* _Given data_:
•••

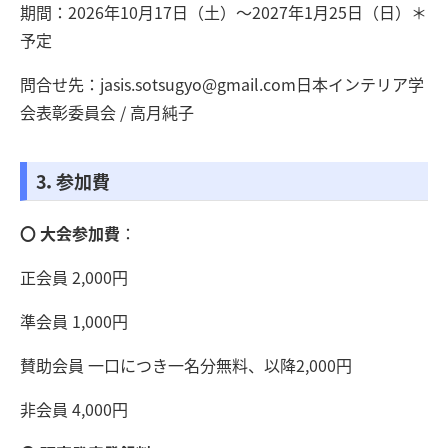
期間：2026年10月17日（土）〜2027年1月25日（日）＊
予定
問合せ先：jasis.sotsugyo@gmail.com日本インテリア学
会表彰委員会 / 高月純子
3．参加費
〇 大会参加費
：
正会員 2,000円
準会員 1,000円
賛助会員 一口につき一名分無料、以降2,000円
非会員 4,000円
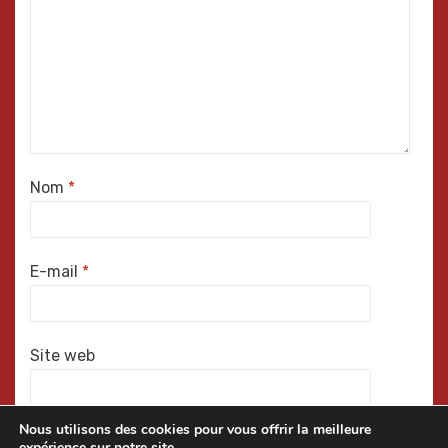
Nom
*
E-mail
*
Site web
Nous utilisons des cookies pour vous offrir la meilleure
expérience sur notre site.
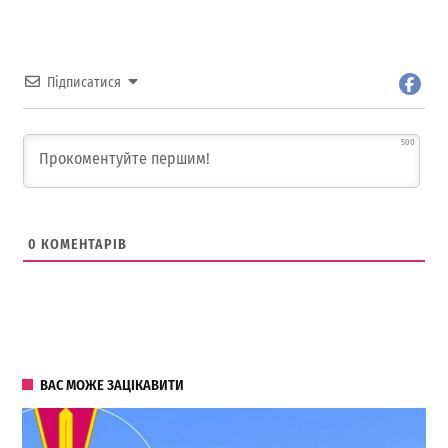
Підписатися
500
0
КОМЕНТАРІВ
ВАС МОЖЕ ЗАЦІКАВИТИ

•••

* _Required work_: Render every line of text read from the material as a numbered list, one line per item, leaving out blank lines and the pictures.

* _Result for this exercise_:
1. 期間：2026年10月17日（土）〜2027年1月25日（日）＊
2. 予定
3. 問合せ先：jasis.sotsugyo@gmail.com日本インテリア学
4. 会表彰委員会 / 高月純子
5. 3．参加費
6. 〇 大会参加費
7. ：
8. 正会員 2,000円
9. 準会員 1,000円
10. 賛助会員 一口につき一名分無料、以降2,000円
11. 非会員 4,000円
12. Nom
13. *
14. E-mail
15. *
16. Site web
17. Nous utilisons des cookies pour vous offrir la meilleure
18. expérience sur notre site.
19. Підписатися
20. 500
21. 0
22. КОМЕНТАРІВ
23. ВАС МОЖЕ ЗАЦІКАВИТИ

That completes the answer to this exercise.